A precedent in favour of the extra-procedural effectiveness of the right against self-incrimination
Spanish Supreme Court (administrative Chamber) Judgement n.º 704/2025, 4th June, judge rapporteur: Requero Ibáñez.
The facts that are the subject of the resolution commented refer to an official of penitentiary institutions who, after giving an interview on the television program “Viva la vida” on Telecinco, on 19/5/2019, in which he commented on issues related to his public function, was the subject of an internal investigation procedure (“diligencias informativas”, “expediente de información reservada”, according to the applicable terminology) by the competent public administration (Subdirección General de Análisis e Inspección).
The officer refused to answer the questions of the instructors of the internal informative file, despite having been warned that he could be disciplined if he persisted in his refusal.
In fact, he was imposed a disciplinary sanction consisting of the suspension of his functions for sixty (60) days for committing a very serious offense: disobeying orders or instructions from a superior (art. 95.2.i) EBEP).
The civil servant filed a contentious-administrative appeal against the resolution of the Subsecretaría del Ministerio del Interior, which was upheld by the High Court of Justice of Madrid.
The State Attorney’s Office filed an appeal in cassation against the judgment of this court. The appellant warned that the position held in the contested judgment, in favour of conferring extra-jurisdictional effects to the right to not incriminate oneself provided for in art. 24 CE, has serious consequences, since it entails rendering the informative proceedings meaningless and useless, preventing the analysis and control of procedures by the Administration and not allowing the requesting of data from civil servants on how they provide their service.
The extraprocedural effectiveness of the guarantees provided for in art. 24 EC is by no means a matter of consensus in the doctrine. In fact, the traditional majority position has been to limit their effectiveness to the jurisdictional or administrative sanctioning sphere. This is recalled by our Constitutional Court in the recent STC n.º 107/2025, of May 12, regarding the validity of these rights in the context of a parliamentary investigation (FJ 2.A).a)): “First, according to STC 133/2018, FJ 4 a), the rights to effective judicial protection with interdiction of defenselessness and to a process with all guarantees (art. 24.1 and 2 CE) operate in the field of jurisdictional and administrative proceedings of a sanctioning nature, so that their alleged violation in the field of parliamentary investigations has to be redirected to that of the right to the presumption of innocence (art. 24.2 CE), in its extra-procedural dimension“.

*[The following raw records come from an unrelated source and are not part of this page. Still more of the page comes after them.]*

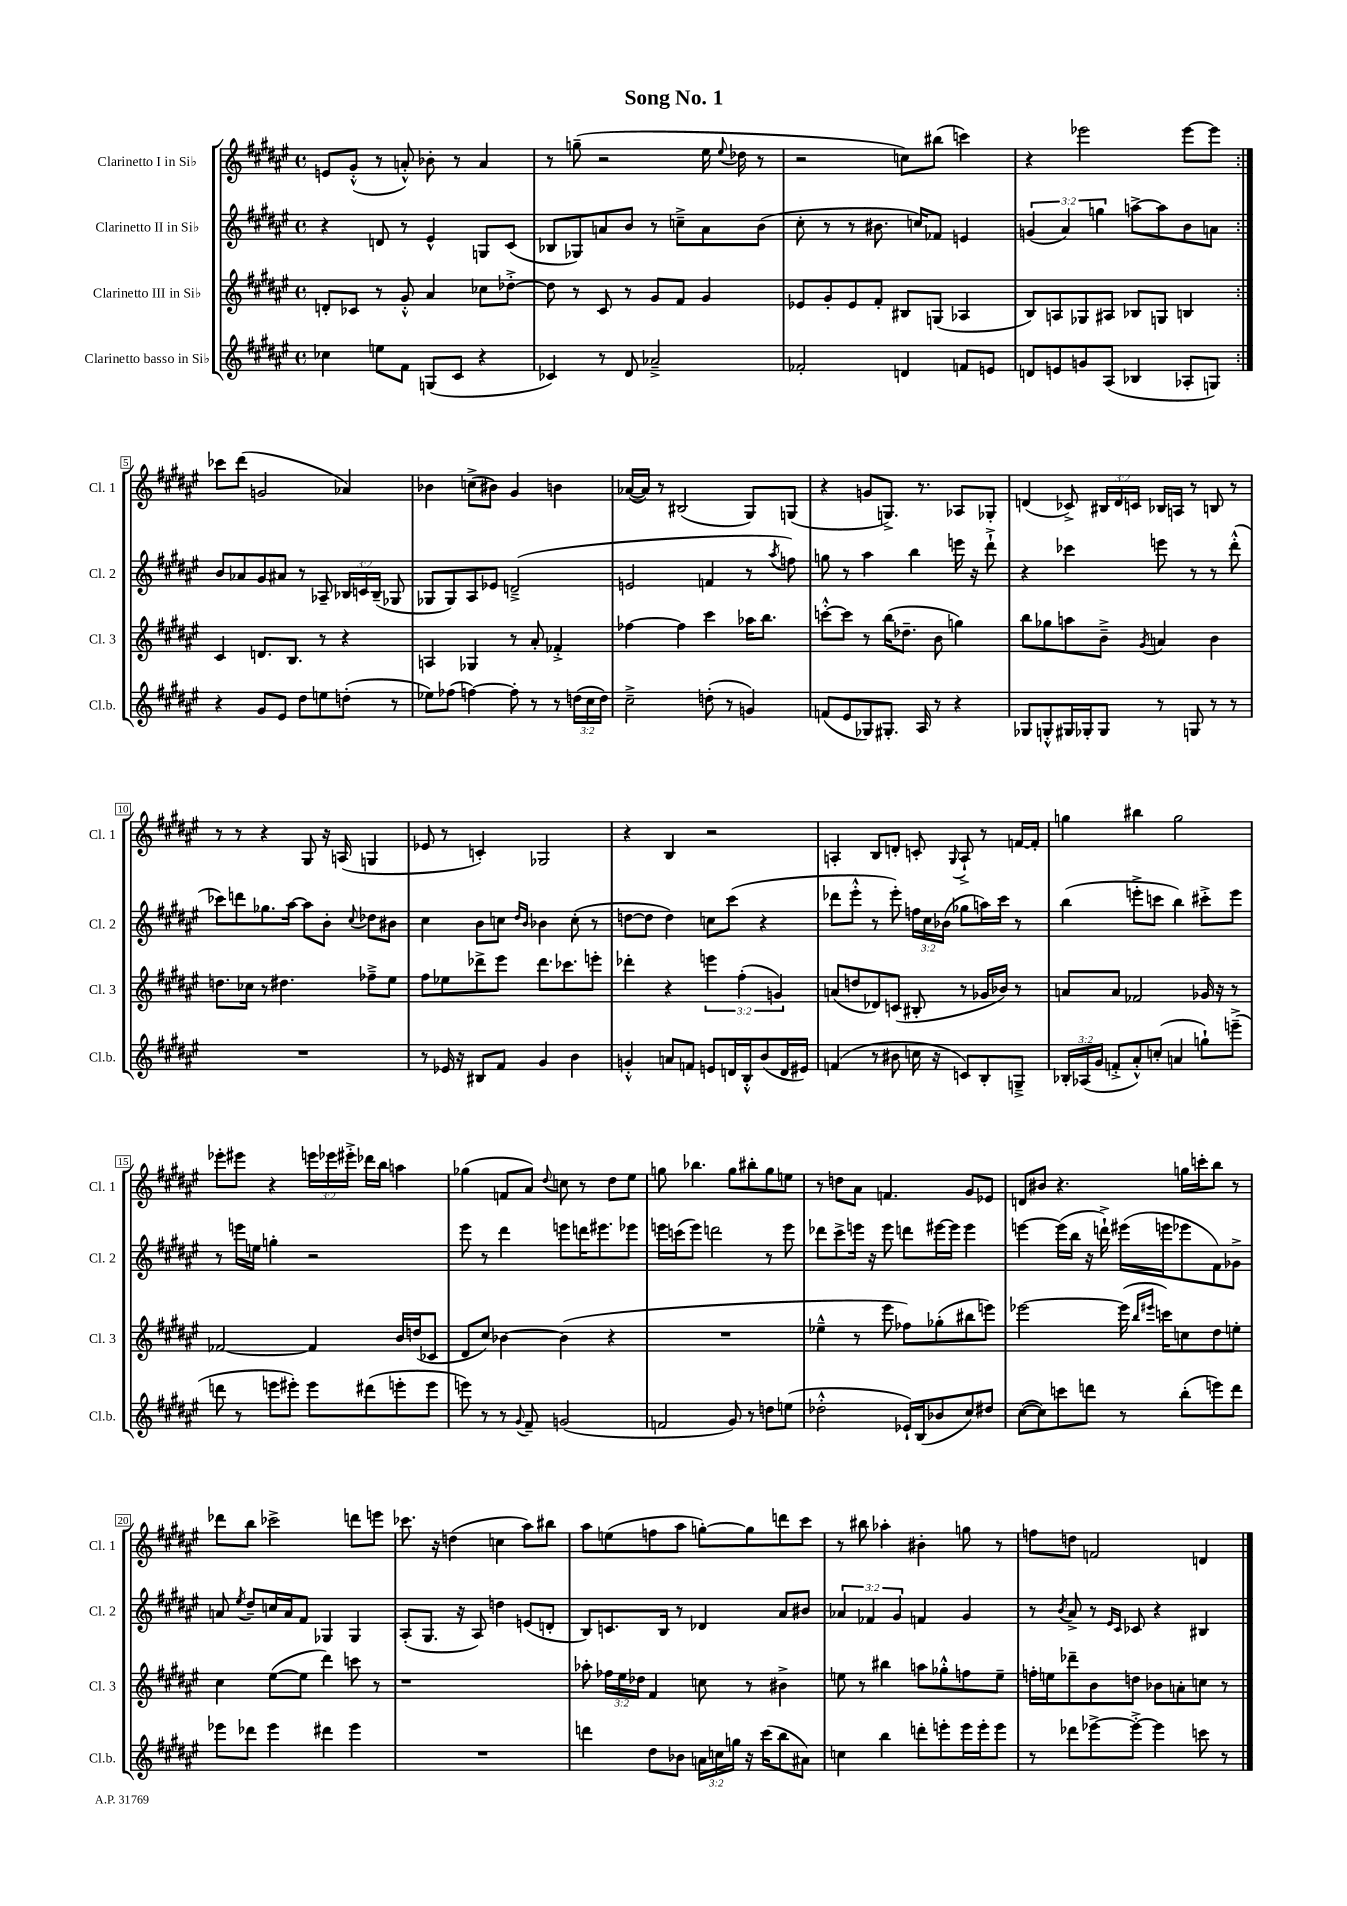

**kern	**kern	**kern	**kern
*part4	*part3	*part2	*part1
*staff4	*staff3	*staff2	*staff1
*I"Clarinetto basso in Si♭	*I"Clarinetto III in Si♭	*I"Clarinetto II in Si♭	*I"Clarinetto I in Si♭
*I'Cl.b.	*I'Cl. 3	*I'Cl. 2	*I'Cl. 1
*clefG2	*clefG2	*clefG2	*clefG2
*k[f#c#g#d#a#e#]	*k[f#c#g#d#a#e#]	*k[f#c#g#d#a#e#]	*k[f#c#g#d#a#e#]
*M4/4	*M4/4	*M4/4	*M4/4
*met(c)	*met(c)	*met(c)	*met(c)
=1	=1	=1	=1
4cc-X\	8dn'/L	4r	8en/L
.	8c-X/J	.	(8g#'^^/J
8een\L	8r	8dn/	8r
8f#\J	8g#'^^/	8r	8an'^^/)
(8Gn/L	4a#/	4e#^^/	8b-X'\
8c#/J	.	.	8r
4r	8cc-X\L	8Gn/L	4a/
.	[8dd-X'^\J	(8c#/J	.
=2	=2	=2	=2
4c-X/)	8dd-\]	8B-X/L	8r
.	8r	8G-X/)	(8ggn~\
8r	8c#/	8an/	2r
8d#/	8r	8b/J	.
2a-X~^/	8g#/L	8r	.
.	8f#/J	8ccn~^\L	.
.	4g#/	8a\	16ee#\
.	.	.	8qqee#/
.	.	.	16dd-X\
.	.	(8b\J	8r
=3	=3	=3	=3
2f-X'/	8e-X/L	8cc#'\	2r
.	8g#'/	8r	.
.	8e-/	8r	.
.	8f#'/J	8.b#X\	.
4dn/	8B#X/L	.	8ccn\L)
.	.	16ccn/KL)	.
.	(8Gn/J	8f-X/J	(8bb#X\J
8fn/L	4A-X/	4en/	4cccn\)
8en/J	.	.	.
=4	=4	=4	=4
8dn/L	8B/L)	(6gn/	4r
8en/	8An/	.	.
.	.	6a#/)	.
8gn/	8G-X/	.	2eee-X\
.	.	6ggn\	.
(8A#/J	8A#X/J	.	.
4B-X/	8B-X/L	[8aan^\L	.
.	8Gn/J	8aa\]	.
8A-X'/L	4Bn/	8b\	[8eee-\L
8Gn/J)	.	8an\J	8eee-\J]
!!LO:LB:g=z
=5:|!	=5:|!	=5:|!	=5:|!
4r	4c#/	8b/L	8ccc-X\L
.	.	8a-X/	(8ddd#\J
8g#/L	8.dn/L	8g#/	2gn/
8e#/J	.	8a#X/J	.
.	8.B/J	.	.
8dd#\L	.	8r	.
8een\	8r	8A-X~/	.
(8ddn'\J	4r	24B-X/LL	4a-X/)
.	.	24cn/	.
.	.	(24B-~/JJ	.
8r	.	8G-X/	.
=6	=6	=6	=6
8ee-X\L)	4An/	8G-X/L	4b-X\
(8ff-X\J	.	8G-/)	.
[4ffn\)	4G-X/	8A#/	(8ccn^\L
.	.	8e-X/J	8b#X\J)
8ff'\]	8r	(2dn~^/	4g#/
8r	8a#'/	.	.
8r	4f-X'^/	.	4bn\
(24ddn\LL	.	.	.
24cc#\	.	.	.
24dd\JJ)	.	.	.
=7	=7	=7	=7
2cc#~^\	[4ff-X\	2en/	([16a-X/LL
.	.	.	16a-/JJ])
.	.	.	8r
.	4ff-\]	.	(2B#X/
(8ddn'\	4ccc#\	4fn/	.
8r	.	.	.
4gn/)	16aa-X\KL	8r	8G#/L)
.	8.bb\J	.	.
.	.	8qaa#/	.
.	.	8ffn\)	(8Gn/J
=8	=8	=8	=8
(8fn/L	[8cccn'^^\L	8ggn\	4r
8e#/	8ccc\J]	8r	.
8G-X/)	8r	4aa#\	8gn/L
8.G#X'/J	(16bb\KL	.	8.Gn^/J)
.	8.dd-X~\J	.	.
.	.	4bb\	.
16A#/	.	.	8.r
8r	8b\	.	.
4r	4ggn\)	16eeen\	8A-X/L
.	.	16r	.
.	.	8ddd#`^\	8G-X'/J
=9	=9	=9	=9
8G-X/L	8bb\L	4r	(4dn/
8Gn'^^/	8gg-X\	.	.
16G#X/L	8aan\	4ccc-X\	8c-X^/)
16G-X'/J	.	.	.
8G-/J	8b~^\J	.	24B#X/LL
.	.	.	24d/
.	.	.	24cn/JJ
.	8qg#/	.	.
8r	4an/	8eeen\	16B-X/LL
.	.	.	16An/JJ
8Gn/	.	8r	8r
8r	4b\	8r	8Bn/
8r	.	(8ddd#'^^\	8r
!!LO:LB:g=z
=10	=10	=10	=10
1r	8.ddn\L	8ccc-X\L)	8r
.	.	8dddn\	8r
.	16cc-X\Jk	.	.
.	8r	8.gg-X\	4r
.	4.dd#X\	.	.
.	.	[16aa#\Jk	.
.	.	8aa#\L]	8G#/
.	.	8b'\J	16r
.	.	.	(16An/
.	.	8qqcc#/	.
.	8ff-X~^\L	8dd-X\L	4Gn/
.	8ee#\J	8b#X\J	.
=11	=11	=11	=11
8r	8ff#\L	4cc#\	8e-X/
16e-X/	8ee-X\	.	8r
16r	.	.	.
8B#X/L	8ddd-X^\	8b\L	4cn'/)
8f#/J	8eee#\J	8ccn\J	.
.	.	16qqdd#/LL	.
.	.	16qqb/JJ	.
4g#/	8.ddd-\L	4b-X\	2G-X/
.	8.ccc-X\	.	.
4b\	.	(8cc'\	.
.	8eeen'\J	8r	.
=12	=12	=12	=12
4gn'^^/	4ddd-X'\	[8ddn\L	4r
.	.	8dd\J]	.
8an/L	4r	4dd\)	4B/
8fn/J	.	.	.
8en/L	6eeen\	8ccn\L	2r
16dn/L	.	(8ccc#\J	.
.	(6ff#'\	.	.
16B'^^/J	.	.	.
(8b/	.	4r	.
.	6gn/)	.	.
16d/L	.	.	.
16e#X/JJ)	.	.	.
=13	=13	=13	=13
(4fn/	(8an/L	8ddd-X\L	4An'/
.	8ddn/	8eee#'^^\J	.
8r	8d-X/)	8r	8B/L
8b#X\	(8cn/J	8eee#'\)	8dn'/J
16ccn\	8B#X'/	24ffn\LL	8cn'/
.	.	24cc#\	.
16r	.	.	.
.	.	(24b-X\JJ	.
.	.	.	8qqG#/
8cn/L)	8r	8gg-X\L	8A`^/
8B'/	16g-X/LL	16aan\L)	8r
.	16b-X/JJ)	16ccc#\JJ	.
8Gn~^/J	8r	8r	[16fn/LL
.	.	.	16f'/JJ]
=14	=14	=14	=14
24B-X'/LL	8an/L	(4bb\	4ggn\
(24A-X/	.	.	.
24g#/JJ	.	.	.
8fn'^/L	8a/J	.	.
8a#'^^/)	2f-X/	8eeen'^\L	4bb#X\
(8ccn'/J	.	8cccn\J	.
4an/	.	4bb\)	2gg\
8ggn`\L)	16g-X/	8ccc#X'^\L	.
.	16r	.	.
(8eeen~^\J	8r	8eee\J	.
!!LO:LB:g=z
=15	=15	=15	=15
8dddn\	[2f-X/	8r	8eee-X'\L
8r	.	16eeen\LL	8eee#X\J
.	.	16een\JJ	.
8eeen\L	.	4ggn'\	4r
8eee#X'\J)	.	.	.
8eee#\L	4f-/]	2r	24eeen\LL
.	.	.	24eee-X\
.	.	.	24eee#X'^\JJ
(8ddd#X\	.	.	16ddd-X\LL
.	.	.	16bb\JJ
8eeen'\	16b/LL	.	4aan\
.	(16ddn/J	.	.
8eee\J	8c-X/J	.	.
=16	=16	=16	=16
8eeen\)	8d#/L	8eee#\	(4gg-X\
8r	8cc#/J)	8r	.
8r	[4b-X\	4ddd#\	8fn/L
8qqg#/	.	.	.
8f#~/	.	.	8a#/J)
.	.	.	8qqdd#/
(2gn/	(4b-\]	8eeen\L	8ccn\
.	.	16dddn\K	8r
.	.	8.eee#X\	.
.	4r	.	8dd#\L
.	.	8eee-X\J	8ee#\J
=17	=17	=17	=17
2fn/	1r	16eeen\LL	8ggn\
.	.	(16cccn\J	.
.	.	8eee\J)	4.bb-X\
.	.	2dddn\	.
8g#/)	.	.	8gg\L
8r	.	.	8bb#X'\
8ddn\L	.	8r	8gg\
(8een\J	.	8eee\	8een\J
=18	=18	=18	=18
2dd-X'^^\	4ee-X~^^\	8ddd-X\L	8r
.	.	8ccc#^\	8ddn\L
.	8r	16eeen\Jk	8a#\J
.	.	16r	.
.	8eee#\	8eee\	4.fn/
16e-X`/LL)	8ff-X\L)	8dddn\L	.
(16B/J	.	.	.
8b-X/	(8gg-X'\	[16eee#X\L	.
.	.	16eee#\JJ]	.
8cc#/)	8bb#X\	4eee#\	8g#/L
8dd#X/J	8eeen\J)	.	8e-X/J
=19	=19	=19	=19
([8cc#\L	[2eee-X\	[4eeen\	8dn/L
8cc#\])	.	.	8b#X/J
8cccn\	.	(16eee\LL]	4.r
.	.	16bb\JJ	.
8dddn\J	.	16r	.
.	.	16dddn`^\)	.
8r	(16eee-\]	(16eee#X\LL	.
.	16qqbb/LL	.	.
.	16qqeee#X/JJ	.	.
.	16cccn\KL)	16eeen\J	.
(8bb'\L	8ccn\	8eee-X\	16ggn\LL
.	.	.	16cccn'\J
8eeen\)	8dd#\	8f#\)	8bb\J
8ddd\J	8een'\J	8g-X^\J	8r
!!LO:LB:g=z
=20	=20	=20	=20
8eee-X\L	4cc#\	8an/	8ddd-X\L
.	.	8qee#/	.
8ddd-X\J	.	8dd#~/L	8bb\J
4eee-\	([8ee#\L	16ccn/L	2ccc-X^\
.	.	16a/J	.
.	8ee#\J]	8f#/J	.
4ddd#X\	4ddd#\)	4G-X/	.
4eee-\	8cccn\	4G-/	8dddn\L
.	8r	.	8eeen\J
=21	=21	=21	=21
1r	1r	(8A#'/L	8.ccc-X\
.	.	8.G#/J	.
.	.	.	16r
.	.	.	(4ddn\
.	.	16r	.
.	.	8A#/)	.
.	.	4ddn\	4ccn\
.	.	(8en/L	8aa#\L)
.	.	8dn'/J	8bb#X\J
=22	=22	=22	=22
4dddn\	8aa-X'\	8B/L)	8aa#\L
.	24ff-X\LL	8.cn/	(8een\
.	24ee#\	.	.
.	24dd-X\JJ	.	.
8dd#\L	4f#/	.	8ffn\
.	.	16B/Jk	.
8b-X\J	.	8r	8aa#\J
24an\LL	8ccn\	4d-X/	[8ggn'\L)
24ccn\	.	.	.
24ggn\JJ	.	.	.
16r	8r	.	8gg\]
(16ccc#\KL	.	.	.
8bb\	4b#X^\	8a#/L	8dddn\
8a#X\J)	.	8b#X/J	8ccc#\J
=23	=23	=23	=23
4ccn\	8een\	6a-X/	8r
.	8r	.	8bb#X\
.	.	6f-X/	.
4bb\	4bb#X\	.	4aa-X'\
.	.	6g#/	.
8dddn'\L	8aan\L	4fn/	4b#X'\
8eeen'\	8gg-X'^^\	.	.
16eee\L	8ffn\	4g#/	8ggn\
16eee'\J	.	.	.
8eee\J	8ee~\J	.	8r
=24	=24	=24	=24
8r	16ffn'\LL	8r	8ffn\L
.	16een\J	.	.
.	.	8qb/	.
8ddd-X\L	8ddd-X~\	8a#^/	8ddn\J
[8eee-X^\	8b\	8r	2fn/
.	.	16qqe#/LL	.
.	.	16qqc#/JJ	.
8eee-'^\J_	8ddn\J	8c-X/	.
4eee-\]	8b-X\L	4r	.
.	8an'\	.	.
8cccn\	8ccn\J	4B#X/	4dn/
8r	8r	.	.
==	==	==	==
*-	*-	*-	*-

Probably aware of this doctrine, the contentious-administrative Chamber openly appealed to weighting and casuism as methods to justify granting extra-procedural effectiveness to the right against self-incrimination of art. 24.2 EC and thus ratify the lower court ruling.

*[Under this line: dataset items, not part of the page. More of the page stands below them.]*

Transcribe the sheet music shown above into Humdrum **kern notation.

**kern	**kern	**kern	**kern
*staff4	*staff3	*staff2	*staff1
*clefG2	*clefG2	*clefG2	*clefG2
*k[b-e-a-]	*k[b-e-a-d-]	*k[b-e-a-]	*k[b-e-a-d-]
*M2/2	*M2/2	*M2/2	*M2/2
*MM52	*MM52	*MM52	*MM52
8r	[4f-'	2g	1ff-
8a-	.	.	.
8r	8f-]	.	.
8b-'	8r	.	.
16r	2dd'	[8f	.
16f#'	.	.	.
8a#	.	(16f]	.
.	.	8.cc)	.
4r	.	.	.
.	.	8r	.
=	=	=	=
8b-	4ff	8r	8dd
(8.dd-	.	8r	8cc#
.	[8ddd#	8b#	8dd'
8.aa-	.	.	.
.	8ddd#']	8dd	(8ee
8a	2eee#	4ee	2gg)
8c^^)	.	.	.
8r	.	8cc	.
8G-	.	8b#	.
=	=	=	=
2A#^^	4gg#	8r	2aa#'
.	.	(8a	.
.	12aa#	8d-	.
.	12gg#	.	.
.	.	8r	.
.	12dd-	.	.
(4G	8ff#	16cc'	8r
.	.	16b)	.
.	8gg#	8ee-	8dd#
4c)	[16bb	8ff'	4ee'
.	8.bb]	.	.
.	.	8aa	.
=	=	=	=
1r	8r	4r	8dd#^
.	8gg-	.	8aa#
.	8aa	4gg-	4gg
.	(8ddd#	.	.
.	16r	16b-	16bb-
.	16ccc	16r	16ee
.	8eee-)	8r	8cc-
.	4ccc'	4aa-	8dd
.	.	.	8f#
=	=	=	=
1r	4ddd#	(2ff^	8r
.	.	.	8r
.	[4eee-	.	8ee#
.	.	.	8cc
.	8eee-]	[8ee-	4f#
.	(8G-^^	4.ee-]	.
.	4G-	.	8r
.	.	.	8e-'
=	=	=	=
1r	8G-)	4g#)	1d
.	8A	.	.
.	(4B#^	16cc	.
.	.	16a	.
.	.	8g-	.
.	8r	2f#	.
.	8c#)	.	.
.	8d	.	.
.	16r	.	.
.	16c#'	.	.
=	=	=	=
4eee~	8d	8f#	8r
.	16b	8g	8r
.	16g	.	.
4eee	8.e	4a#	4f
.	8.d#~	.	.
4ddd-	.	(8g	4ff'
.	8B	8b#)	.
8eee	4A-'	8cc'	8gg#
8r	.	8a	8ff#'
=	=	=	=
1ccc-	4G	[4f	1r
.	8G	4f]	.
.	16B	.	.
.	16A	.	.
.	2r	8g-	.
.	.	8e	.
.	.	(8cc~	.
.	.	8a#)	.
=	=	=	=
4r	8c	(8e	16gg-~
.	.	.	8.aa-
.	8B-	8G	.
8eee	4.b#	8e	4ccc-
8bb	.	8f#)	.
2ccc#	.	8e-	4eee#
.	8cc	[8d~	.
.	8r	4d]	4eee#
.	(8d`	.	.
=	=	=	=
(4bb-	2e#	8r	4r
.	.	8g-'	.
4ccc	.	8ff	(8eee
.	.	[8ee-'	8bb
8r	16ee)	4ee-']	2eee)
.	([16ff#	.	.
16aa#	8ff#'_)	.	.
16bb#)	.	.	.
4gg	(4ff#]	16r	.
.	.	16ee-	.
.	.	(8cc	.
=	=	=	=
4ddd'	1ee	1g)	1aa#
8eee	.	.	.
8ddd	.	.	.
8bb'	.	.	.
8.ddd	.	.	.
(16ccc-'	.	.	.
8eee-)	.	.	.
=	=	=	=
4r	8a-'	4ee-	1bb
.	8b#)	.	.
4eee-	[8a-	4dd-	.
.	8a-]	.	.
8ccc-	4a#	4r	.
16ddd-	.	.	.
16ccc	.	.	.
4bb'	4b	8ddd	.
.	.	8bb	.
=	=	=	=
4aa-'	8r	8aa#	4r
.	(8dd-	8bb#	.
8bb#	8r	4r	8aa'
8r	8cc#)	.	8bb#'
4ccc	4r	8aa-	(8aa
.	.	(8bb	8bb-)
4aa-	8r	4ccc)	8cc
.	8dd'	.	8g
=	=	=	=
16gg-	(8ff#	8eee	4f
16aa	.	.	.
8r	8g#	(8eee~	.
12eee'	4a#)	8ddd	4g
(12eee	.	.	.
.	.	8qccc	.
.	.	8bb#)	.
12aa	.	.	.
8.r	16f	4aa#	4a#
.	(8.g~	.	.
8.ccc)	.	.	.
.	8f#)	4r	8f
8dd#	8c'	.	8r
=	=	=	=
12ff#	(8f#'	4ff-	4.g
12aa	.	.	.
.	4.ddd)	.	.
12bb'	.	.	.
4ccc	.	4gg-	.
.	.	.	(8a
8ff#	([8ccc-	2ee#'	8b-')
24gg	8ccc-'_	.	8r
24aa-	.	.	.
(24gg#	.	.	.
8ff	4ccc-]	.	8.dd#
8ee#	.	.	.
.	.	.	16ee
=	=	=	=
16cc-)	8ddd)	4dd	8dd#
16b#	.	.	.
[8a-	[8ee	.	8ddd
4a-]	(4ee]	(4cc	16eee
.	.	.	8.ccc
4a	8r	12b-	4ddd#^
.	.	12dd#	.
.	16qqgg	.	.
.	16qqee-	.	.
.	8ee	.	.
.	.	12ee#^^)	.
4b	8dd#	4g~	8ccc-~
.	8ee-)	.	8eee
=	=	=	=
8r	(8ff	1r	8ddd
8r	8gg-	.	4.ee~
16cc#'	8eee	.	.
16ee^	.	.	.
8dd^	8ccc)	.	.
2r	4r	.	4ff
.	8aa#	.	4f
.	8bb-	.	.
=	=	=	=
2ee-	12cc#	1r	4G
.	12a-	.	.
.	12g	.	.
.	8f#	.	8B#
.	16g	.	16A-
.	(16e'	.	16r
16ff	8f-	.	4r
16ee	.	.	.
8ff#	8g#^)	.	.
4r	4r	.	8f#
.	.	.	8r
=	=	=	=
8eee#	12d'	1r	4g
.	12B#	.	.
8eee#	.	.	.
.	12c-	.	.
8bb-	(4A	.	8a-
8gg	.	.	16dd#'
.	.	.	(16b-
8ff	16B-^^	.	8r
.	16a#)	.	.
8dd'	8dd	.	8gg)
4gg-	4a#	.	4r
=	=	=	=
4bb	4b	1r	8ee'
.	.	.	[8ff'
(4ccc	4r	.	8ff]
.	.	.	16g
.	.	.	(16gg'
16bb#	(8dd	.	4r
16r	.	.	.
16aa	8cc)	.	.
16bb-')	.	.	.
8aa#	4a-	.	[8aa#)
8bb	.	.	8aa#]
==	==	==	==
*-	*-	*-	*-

In the opinion of the Chamber, it is necessary to consider “the degree of certainty of the facts, the identification of the person responsible and the questions asked in the course of the informative proceedings”. When, as in the present case, the facts are clearly established at the time of the interview and there are no doubts as to who is potentially responsible, the informative diligences (reserved information file) do not make sense, being, from a material point of view, a disciplinary file. In such cases, the right not to incriminate oneself should take effect and protect the civil servant compelled to testify against himself.